* [Instructions for the task]: The answer is the line that contains "Suivi du rôle de la Banque africaine" followed by every later line of the entries below, each repeated exactly, and nothing else.

━━━━━━━━━━

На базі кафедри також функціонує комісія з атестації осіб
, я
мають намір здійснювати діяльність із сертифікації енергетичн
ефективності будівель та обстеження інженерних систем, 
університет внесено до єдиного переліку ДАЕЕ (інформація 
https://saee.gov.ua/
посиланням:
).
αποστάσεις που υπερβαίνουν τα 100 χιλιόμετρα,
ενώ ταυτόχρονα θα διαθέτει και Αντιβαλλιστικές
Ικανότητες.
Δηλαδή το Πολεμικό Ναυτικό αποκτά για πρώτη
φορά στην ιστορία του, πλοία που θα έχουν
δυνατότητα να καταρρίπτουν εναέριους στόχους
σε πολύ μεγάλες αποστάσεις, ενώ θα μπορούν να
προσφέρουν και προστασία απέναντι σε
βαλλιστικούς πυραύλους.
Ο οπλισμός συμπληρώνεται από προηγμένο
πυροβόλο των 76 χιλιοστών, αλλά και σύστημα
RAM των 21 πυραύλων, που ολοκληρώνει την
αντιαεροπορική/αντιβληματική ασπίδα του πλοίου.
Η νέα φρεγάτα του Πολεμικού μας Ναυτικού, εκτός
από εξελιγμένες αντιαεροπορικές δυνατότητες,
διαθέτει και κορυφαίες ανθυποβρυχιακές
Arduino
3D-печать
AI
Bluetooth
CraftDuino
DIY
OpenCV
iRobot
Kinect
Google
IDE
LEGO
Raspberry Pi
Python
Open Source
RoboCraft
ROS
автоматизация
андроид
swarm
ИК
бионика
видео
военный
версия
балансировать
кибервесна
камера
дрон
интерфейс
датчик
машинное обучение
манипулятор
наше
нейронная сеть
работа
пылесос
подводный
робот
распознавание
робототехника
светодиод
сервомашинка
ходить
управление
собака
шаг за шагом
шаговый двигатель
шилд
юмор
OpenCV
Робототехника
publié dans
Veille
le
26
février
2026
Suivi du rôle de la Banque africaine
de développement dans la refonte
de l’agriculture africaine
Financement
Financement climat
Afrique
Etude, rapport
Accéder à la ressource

━━━━━━━━━━

* [Output below]:
Suivi du rôle de la Banque africaine
de développement dans la refonte
de l’agriculture africaine
Financement
Financement climat
Afrique
Etude, rapport
Accéder à la ressource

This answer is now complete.